# [What needs to be done]
Reproduce the entries from the line containing "Shown below are" through the end of the entries, substituting "upper-left origin" for "top-left origin" and keeping everything else unchanged.

═════ Records supplied ═════

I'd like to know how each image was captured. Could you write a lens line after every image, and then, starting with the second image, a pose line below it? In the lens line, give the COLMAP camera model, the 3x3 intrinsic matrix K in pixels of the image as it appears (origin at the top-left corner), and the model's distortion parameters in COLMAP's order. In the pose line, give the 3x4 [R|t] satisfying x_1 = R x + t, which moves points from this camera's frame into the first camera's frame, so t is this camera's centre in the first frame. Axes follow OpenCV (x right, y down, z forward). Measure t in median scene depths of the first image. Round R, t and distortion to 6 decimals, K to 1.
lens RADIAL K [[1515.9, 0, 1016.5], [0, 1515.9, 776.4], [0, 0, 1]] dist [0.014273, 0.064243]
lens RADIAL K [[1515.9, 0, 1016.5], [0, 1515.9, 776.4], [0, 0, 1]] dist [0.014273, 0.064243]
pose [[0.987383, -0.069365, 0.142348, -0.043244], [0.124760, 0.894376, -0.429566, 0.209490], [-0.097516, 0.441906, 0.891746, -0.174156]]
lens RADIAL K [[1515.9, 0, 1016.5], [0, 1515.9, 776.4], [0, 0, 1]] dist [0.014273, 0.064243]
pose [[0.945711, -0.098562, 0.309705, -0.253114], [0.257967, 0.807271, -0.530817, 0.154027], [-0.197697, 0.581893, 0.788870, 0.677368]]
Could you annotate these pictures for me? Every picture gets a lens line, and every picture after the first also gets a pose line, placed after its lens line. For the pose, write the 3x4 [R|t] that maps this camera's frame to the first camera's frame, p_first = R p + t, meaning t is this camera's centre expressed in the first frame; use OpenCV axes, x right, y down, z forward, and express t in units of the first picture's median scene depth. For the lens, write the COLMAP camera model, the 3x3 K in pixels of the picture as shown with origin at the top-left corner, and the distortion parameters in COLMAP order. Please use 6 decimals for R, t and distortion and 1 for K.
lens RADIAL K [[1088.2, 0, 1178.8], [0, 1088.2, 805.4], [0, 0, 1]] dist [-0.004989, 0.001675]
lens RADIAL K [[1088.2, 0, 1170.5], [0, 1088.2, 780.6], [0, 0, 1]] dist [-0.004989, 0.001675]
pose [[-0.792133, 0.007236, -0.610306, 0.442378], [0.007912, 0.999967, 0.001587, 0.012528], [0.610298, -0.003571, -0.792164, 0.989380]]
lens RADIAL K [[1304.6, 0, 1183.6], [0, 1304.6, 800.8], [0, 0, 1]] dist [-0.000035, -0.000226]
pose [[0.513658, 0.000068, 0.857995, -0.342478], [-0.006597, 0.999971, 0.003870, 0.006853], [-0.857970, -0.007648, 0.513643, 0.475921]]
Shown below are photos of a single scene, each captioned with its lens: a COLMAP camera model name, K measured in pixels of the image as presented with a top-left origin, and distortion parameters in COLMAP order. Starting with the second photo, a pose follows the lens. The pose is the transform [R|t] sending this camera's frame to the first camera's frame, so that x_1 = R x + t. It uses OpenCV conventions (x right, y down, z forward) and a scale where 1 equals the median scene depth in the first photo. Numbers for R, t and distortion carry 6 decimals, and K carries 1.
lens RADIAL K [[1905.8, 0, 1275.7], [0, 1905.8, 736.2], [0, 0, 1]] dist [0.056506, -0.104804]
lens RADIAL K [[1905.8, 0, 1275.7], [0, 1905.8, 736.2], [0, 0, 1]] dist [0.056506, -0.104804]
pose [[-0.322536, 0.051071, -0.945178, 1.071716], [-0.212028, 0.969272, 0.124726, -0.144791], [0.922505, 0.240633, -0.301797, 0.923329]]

═════

# [Response to the exercise]
Shown below are photos of a single scene, each captioned with its lens: a COLMAP camera model name, K measured in pixels of the image as presented with a upper-left origin, and distortion parameters in COLMAP order. Starting with the second photo, a pose follows the lens. The pose is the transform [R|t] sending this camera's frame to the first camera's frame, so that x_1 = R x + t. It uses OpenCV conventions (x right, y down, z forward) and a scale where 1 equals the median scene depth in the first photo. Numbers for R, t and distortion carry 6 decimals, and K carries 1.
lens RADIAL K [[1905.8, 0, 1275.7], [0, 1905.8, 736.2], [0, 0, 1]] dist [0.056506, -0.104804]
lens RADIAL K [[1905.8, 0, 1275.7], [0, 1905.8, 736.2], [0, 0, 1]] dist [0.056506, -0.104804]
pose [[-0.322536, 0.051071, -0.945178, 1.071716], [-0.212028, 0.969272, 0.124726, -0.144791], [0.922505, 0.240633, -0.301797, 0.923329]]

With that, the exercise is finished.